Even on a campus that’s hosted more than its fair share of controversial figures, Danish cartoonist Kurt Westergaard’s Sept. 29 visit stood out as a sensitive undertaking.
Westergaard’s drawing of the Prophet Muhammad with a bomb in his turban outraged many in the Middle East and Africa in 2005. Ultimately, more than 200 people died during anti-Danish riots.
The cartoonist’s road to Princeton began in early September when an alumnus told Dan May ’11, the editor-in-chief of American Foreign Policy magazine, about Westergaard’s interest in speaking to students during a brief trip to New York. May then asked the Whig-Clio Society to co-sponsor the event.
The society accepted. “This is something that really adds to the dialogue on campus, and dialogue in general on freedom of speech, freedom of press, and the place of Islam in the Western media,” Whig-Clio president Ben Weisman ’11 said.
Westergaard has received scores of death threats, and the timing of the Princeton event — the fourth anniversary of the cartoon’s publication — further increased the security challenge.
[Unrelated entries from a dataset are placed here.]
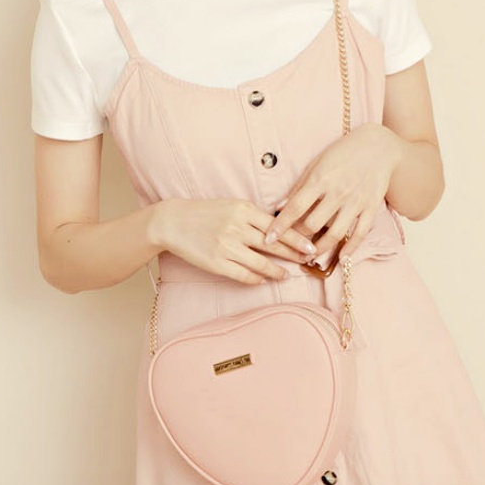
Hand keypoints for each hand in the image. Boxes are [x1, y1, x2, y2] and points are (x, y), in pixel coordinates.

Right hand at [151, 198, 318, 284]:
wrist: (173, 221)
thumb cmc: (205, 212)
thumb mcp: (232, 205)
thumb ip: (254, 216)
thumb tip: (281, 228)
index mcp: (243, 209)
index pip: (278, 225)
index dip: (297, 238)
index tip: (311, 245)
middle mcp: (237, 227)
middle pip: (274, 245)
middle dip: (294, 254)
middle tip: (308, 261)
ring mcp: (226, 246)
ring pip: (261, 263)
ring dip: (278, 270)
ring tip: (287, 274)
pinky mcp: (216, 263)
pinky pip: (244, 275)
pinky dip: (257, 278)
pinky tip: (265, 279)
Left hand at [264, 124, 403, 258]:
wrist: (378, 145)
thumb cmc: (342, 153)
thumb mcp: (317, 164)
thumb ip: (299, 187)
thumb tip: (279, 208)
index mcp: (321, 179)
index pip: (296, 207)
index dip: (281, 225)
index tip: (269, 239)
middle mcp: (338, 192)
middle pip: (313, 224)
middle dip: (298, 239)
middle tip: (290, 246)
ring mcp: (356, 201)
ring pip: (335, 234)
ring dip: (320, 248)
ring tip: (309, 255)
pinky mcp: (372, 207)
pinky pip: (360, 233)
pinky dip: (351, 248)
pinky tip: (341, 258)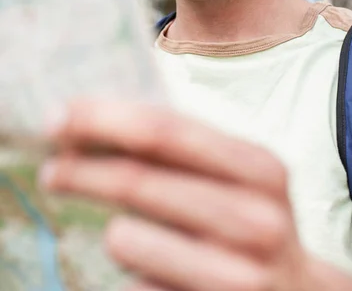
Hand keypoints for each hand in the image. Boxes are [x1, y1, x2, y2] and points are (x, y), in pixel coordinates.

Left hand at [40, 101, 351, 290]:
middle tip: (52, 170)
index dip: (103, 119)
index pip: (164, 130)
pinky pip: (136, 285)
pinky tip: (166, 275)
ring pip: (125, 239)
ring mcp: (238, 276)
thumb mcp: (235, 176)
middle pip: (137, 181)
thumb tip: (91, 123)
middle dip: (81, 170)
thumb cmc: (250, 221)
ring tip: (139, 236)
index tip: (58, 117)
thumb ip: (179, 148)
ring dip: (118, 233)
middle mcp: (256, 219)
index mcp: (259, 167)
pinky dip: (136, 272)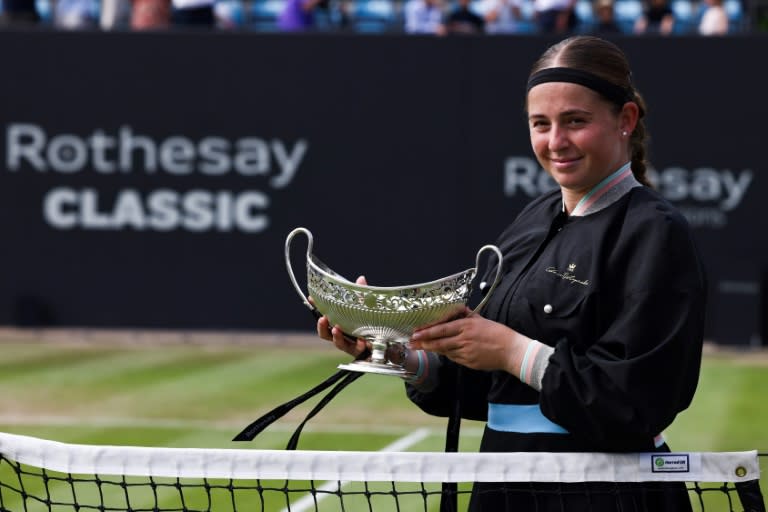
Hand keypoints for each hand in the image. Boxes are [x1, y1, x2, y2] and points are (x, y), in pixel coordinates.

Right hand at [316, 275, 368, 356]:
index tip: (311, 298)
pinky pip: (357, 350)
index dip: (316, 308)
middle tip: (323, 319)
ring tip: (337, 329)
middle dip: (322, 327)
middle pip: (325, 334)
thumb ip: (362, 295)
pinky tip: (361, 342)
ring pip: (339, 343)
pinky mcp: (360, 352)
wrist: (387, 342)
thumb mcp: (367, 307)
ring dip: (337, 337)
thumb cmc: (373, 324)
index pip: (325, 316)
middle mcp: (343, 335)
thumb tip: (361, 279)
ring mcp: (351, 344)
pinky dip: (358, 346)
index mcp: (341, 323)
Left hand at [409, 312, 530, 372]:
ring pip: (445, 351)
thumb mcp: (480, 319)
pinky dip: (447, 355)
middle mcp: (463, 339)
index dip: (427, 332)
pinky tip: (442, 352)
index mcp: (466, 326)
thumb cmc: (497, 333)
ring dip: (433, 349)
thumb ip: (466, 315)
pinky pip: (454, 358)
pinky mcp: (468, 362)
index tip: (415, 333)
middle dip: (424, 343)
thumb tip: (456, 309)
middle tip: (412, 344)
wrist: (510, 350)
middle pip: (439, 342)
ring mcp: (465, 352)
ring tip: (422, 347)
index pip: (441, 329)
Only about 100 students and faculty who had registered in advance could attend the speech; they were thoroughly searched by police who were brought in to secure Whig Hall.
Westergaard, his cartoon projected behind him, delivered pointed commentary about what he saw as the growing threat of “Islamism” in the West.
Organizers invited Sohaib Sultan, coordinator for Muslim life, to offer a reflection after the speech. “My opinion as a devout Muslim is that I find the cartoons to be an offensive portrayal of a figure that is very revered in Islam,” Sultan said.
In the end — and in contrast with Yale, where Westergaard’s appearance the next day was met with student demonstrations — the Muslim Student Association and other groups decided not to protest the event.